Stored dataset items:
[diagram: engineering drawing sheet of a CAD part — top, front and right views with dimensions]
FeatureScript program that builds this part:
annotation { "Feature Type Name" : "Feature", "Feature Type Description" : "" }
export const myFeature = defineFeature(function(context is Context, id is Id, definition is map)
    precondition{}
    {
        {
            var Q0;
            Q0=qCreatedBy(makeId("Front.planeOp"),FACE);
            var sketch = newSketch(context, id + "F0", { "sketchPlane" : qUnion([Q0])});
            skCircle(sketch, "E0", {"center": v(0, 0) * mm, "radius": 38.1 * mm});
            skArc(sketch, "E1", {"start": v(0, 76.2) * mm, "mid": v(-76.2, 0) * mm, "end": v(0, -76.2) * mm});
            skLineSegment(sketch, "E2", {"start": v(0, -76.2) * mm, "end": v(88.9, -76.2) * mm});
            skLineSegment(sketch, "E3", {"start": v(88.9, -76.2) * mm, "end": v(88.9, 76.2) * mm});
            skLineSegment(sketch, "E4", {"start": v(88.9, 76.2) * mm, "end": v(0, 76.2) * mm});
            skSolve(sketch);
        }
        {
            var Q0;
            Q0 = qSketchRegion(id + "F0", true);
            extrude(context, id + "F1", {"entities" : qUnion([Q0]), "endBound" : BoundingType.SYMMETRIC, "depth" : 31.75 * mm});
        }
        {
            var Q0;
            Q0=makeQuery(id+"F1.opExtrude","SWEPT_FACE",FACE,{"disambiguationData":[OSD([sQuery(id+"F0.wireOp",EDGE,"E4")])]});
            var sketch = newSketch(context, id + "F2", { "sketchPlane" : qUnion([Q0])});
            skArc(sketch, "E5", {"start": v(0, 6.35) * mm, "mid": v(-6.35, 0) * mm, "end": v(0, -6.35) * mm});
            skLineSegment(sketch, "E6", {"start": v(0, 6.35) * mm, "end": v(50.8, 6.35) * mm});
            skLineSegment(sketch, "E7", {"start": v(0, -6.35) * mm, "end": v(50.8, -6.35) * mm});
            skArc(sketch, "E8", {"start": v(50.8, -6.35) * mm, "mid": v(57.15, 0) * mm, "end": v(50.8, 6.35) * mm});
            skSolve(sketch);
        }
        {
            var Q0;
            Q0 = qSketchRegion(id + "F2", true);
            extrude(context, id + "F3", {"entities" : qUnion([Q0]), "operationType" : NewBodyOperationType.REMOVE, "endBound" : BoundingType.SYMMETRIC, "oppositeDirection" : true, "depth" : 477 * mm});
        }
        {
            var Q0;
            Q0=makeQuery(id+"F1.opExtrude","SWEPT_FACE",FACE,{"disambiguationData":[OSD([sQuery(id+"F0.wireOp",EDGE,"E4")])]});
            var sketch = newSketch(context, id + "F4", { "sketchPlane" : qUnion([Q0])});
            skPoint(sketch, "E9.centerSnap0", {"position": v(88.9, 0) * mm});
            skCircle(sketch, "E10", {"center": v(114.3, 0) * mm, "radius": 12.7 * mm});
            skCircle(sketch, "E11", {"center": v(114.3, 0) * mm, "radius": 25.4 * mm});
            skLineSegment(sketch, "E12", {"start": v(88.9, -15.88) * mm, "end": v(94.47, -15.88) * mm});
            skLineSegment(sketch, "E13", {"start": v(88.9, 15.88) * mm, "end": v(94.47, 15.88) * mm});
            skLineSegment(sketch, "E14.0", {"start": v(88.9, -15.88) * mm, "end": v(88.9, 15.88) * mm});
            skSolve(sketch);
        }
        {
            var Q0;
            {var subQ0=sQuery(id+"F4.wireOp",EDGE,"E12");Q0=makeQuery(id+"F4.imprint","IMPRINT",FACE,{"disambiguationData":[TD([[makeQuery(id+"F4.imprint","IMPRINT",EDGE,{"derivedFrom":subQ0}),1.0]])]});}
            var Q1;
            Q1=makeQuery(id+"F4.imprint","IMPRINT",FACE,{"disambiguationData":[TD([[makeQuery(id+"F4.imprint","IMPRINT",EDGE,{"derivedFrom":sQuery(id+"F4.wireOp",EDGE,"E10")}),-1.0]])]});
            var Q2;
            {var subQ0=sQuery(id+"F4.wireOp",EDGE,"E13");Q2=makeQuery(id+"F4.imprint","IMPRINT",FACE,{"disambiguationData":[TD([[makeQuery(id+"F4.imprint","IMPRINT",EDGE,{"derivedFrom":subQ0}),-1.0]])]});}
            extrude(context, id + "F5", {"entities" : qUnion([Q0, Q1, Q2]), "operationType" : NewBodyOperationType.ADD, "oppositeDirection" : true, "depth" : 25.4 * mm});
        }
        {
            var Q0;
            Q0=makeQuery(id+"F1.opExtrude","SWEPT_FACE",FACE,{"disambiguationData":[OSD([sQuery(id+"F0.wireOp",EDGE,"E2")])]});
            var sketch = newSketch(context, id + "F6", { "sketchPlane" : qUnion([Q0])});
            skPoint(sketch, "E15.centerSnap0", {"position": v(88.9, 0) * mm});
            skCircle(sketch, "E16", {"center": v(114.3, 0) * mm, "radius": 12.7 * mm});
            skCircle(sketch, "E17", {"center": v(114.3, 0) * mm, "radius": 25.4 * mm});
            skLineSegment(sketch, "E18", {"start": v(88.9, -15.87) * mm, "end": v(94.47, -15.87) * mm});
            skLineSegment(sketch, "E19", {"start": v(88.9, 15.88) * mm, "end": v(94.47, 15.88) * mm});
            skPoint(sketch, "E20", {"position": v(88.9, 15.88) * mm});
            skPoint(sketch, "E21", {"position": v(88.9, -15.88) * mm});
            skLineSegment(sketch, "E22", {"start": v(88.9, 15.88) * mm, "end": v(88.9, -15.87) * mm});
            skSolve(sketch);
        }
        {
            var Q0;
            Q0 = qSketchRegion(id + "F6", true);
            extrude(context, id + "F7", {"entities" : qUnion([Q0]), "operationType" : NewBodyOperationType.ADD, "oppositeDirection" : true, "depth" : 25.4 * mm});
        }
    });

Short problem
Show each line of the entries above that contains the string "endBound".

Written solution
            extrude(context, id + "F1", {"entities" : qUnion([Q0]), "endBound" : BoundingType.SYMMETRIC, "depth" : 31.75 * mm});
            extrude(context, id + "F3", {"entities" : qUnion([Q0]), "operationType" : NewBodyOperationType.REMOVE, "endBound" : BoundingType.SYMMETRIC, "oppositeDirection" : true, "depth" : 477 * mm});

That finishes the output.